— What this task involves —
Repeat what the lines below say, word for word, and skip every image.

Data items
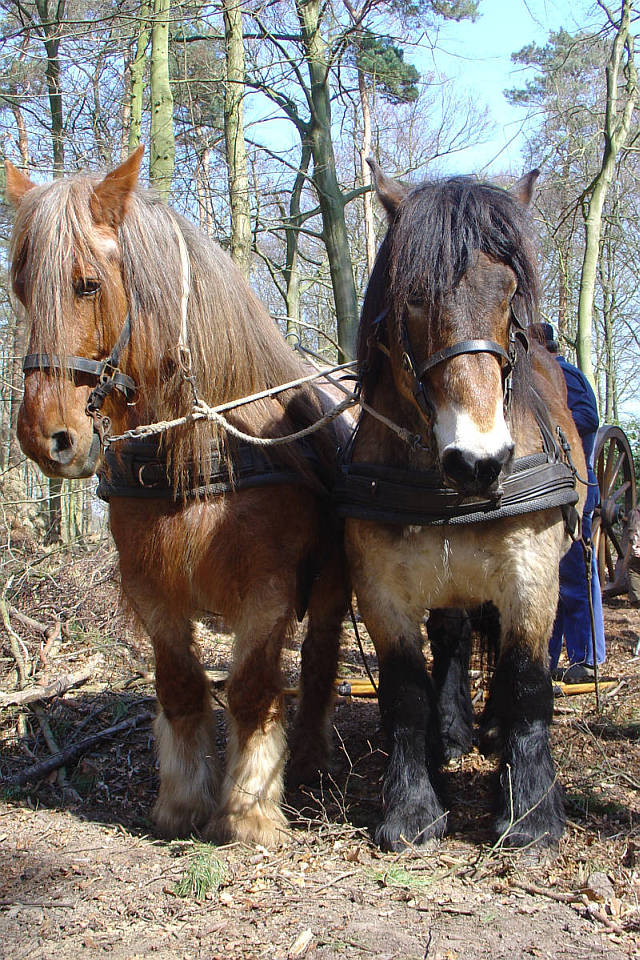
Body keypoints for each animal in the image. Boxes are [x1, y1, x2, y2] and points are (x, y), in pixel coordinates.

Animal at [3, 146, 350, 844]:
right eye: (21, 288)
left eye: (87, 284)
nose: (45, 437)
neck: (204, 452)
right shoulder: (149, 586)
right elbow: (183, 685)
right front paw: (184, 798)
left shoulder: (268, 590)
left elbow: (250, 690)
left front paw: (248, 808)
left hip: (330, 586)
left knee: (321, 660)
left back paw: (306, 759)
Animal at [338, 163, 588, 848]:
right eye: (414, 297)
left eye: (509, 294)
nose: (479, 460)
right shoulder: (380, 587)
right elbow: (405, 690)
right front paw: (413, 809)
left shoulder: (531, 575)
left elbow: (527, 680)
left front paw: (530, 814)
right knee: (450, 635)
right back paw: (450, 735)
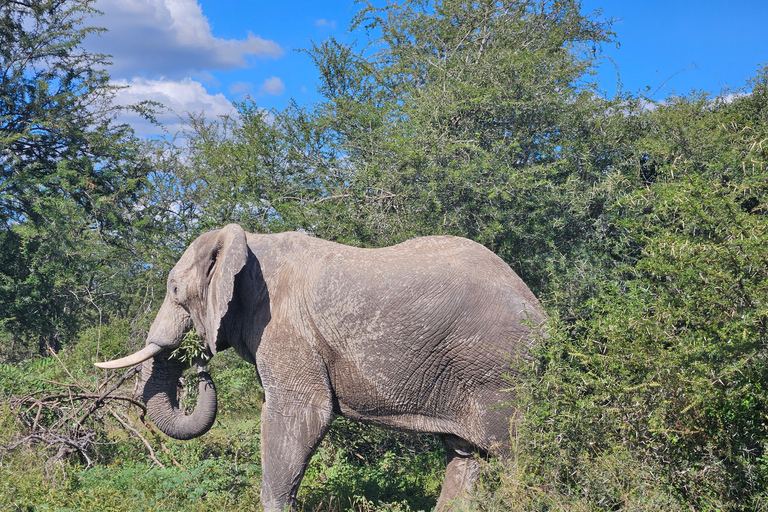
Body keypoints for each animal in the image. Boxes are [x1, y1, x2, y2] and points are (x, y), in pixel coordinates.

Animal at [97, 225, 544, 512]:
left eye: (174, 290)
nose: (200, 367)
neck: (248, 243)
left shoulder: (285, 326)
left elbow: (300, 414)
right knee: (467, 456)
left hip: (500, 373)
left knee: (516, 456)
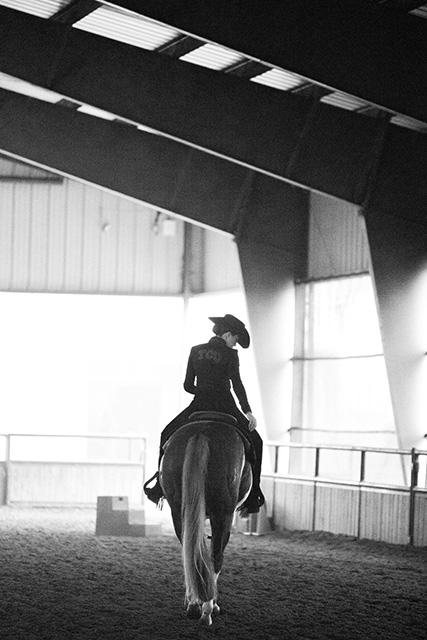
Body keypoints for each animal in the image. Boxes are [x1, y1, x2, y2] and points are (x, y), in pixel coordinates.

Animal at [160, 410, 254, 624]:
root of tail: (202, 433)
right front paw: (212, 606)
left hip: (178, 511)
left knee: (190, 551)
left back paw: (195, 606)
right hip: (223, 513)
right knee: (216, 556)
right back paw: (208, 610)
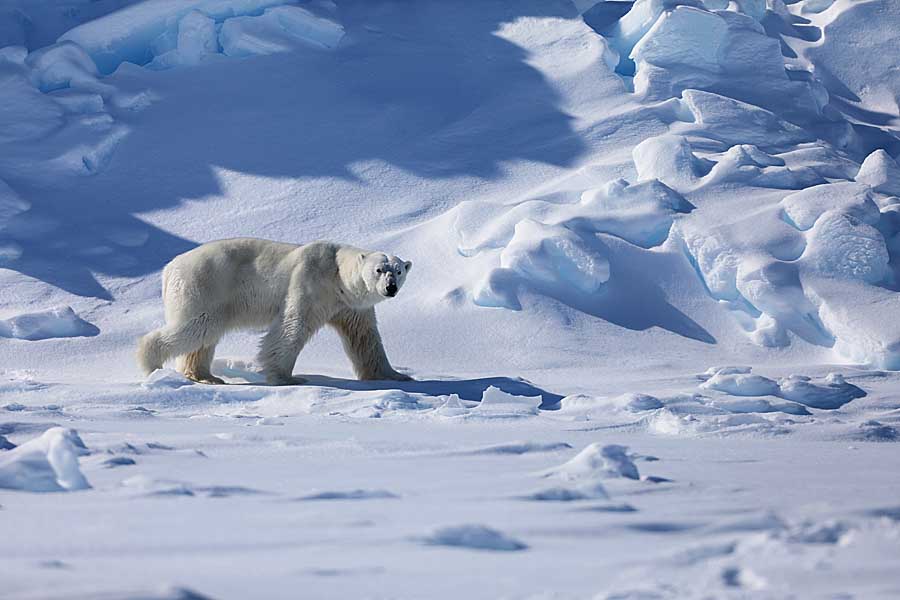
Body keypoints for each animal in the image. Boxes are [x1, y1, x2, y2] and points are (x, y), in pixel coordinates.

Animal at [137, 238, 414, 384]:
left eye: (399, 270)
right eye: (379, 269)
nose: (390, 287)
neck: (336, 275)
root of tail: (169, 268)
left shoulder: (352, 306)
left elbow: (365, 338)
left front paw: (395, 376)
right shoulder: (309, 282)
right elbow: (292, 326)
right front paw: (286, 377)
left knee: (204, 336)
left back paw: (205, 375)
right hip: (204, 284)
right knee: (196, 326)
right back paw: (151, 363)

— Output of the exercise —
Body keypoints for each animal in the image. Boxes are [x1, y1, x2, y2] and points are (x, y), in pixel coordinates.

Animal at [3, 146, 350, 844]:
right eye: (21, 288)
left eye: (87, 284)
nose: (45, 437)
neck: (204, 452)
right shoulder: (149, 586)
right elbow: (183, 685)
right front paw: (184, 798)
left shoulder: (268, 590)
left elbow: (250, 690)
left front paw: (248, 808)
left hip: (330, 586)
left knee: (321, 660)
left back paw: (306, 759)
Animal at [338, 163, 588, 848]:
right eye: (414, 297)
left eye: (509, 294)
nose: (479, 460)
right shoulder: (380, 587)
right elbow: (405, 690)
right front paw: (413, 809)
left shoulder: (531, 575)
left elbow: (527, 680)
left front paw: (530, 814)
right knee: (450, 635)
right back paw: (450, 735)
Body keypoints for each animal in the image. Boxes are [x1, y1, x2, y2] and points are (x, y), in pixel coordinates.

Animal at [97, 225, 544, 512]:
left eye: (174, 290)
nose: (200, 367)
neck: (248, 243)
left shoulder: (285, 326)
left elbow: (300, 414)
right knee: (467, 456)
left hip: (500, 373)
left knee: (516, 456)
Body keypoints for each animal in the image. Boxes are [x1, y1, x2, y2] and points are (x, y), in pixel coordinates.

Animal at [160, 410, 254, 624]:
root of tail: (202, 433)
right front paw: (212, 606)
left hip: (178, 511)
left knee: (190, 551)
left back paw: (195, 606)
right hip: (223, 513)
right knee: (216, 556)
right back paw: (208, 610)
Body keypoints for each animal in the image. Boxes are [x1, y1, x2, y2] and points are (x, y), in pixel coordinates.

Animal at [137, 238, 414, 384]:
left eye: (399, 270)
right eye: (379, 269)
nose: (390, 287)
neck: (336, 275)
root of tail: (169, 268)
left shoulder: (352, 306)
left elbow: (365, 338)
left front paw: (395, 376)
right shoulder: (309, 282)
right elbow: (292, 326)
right front paw: (286, 377)
left knee: (204, 336)
left back paw: (205, 375)
right hip: (204, 284)
right knee: (196, 326)
right back paw: (151, 363)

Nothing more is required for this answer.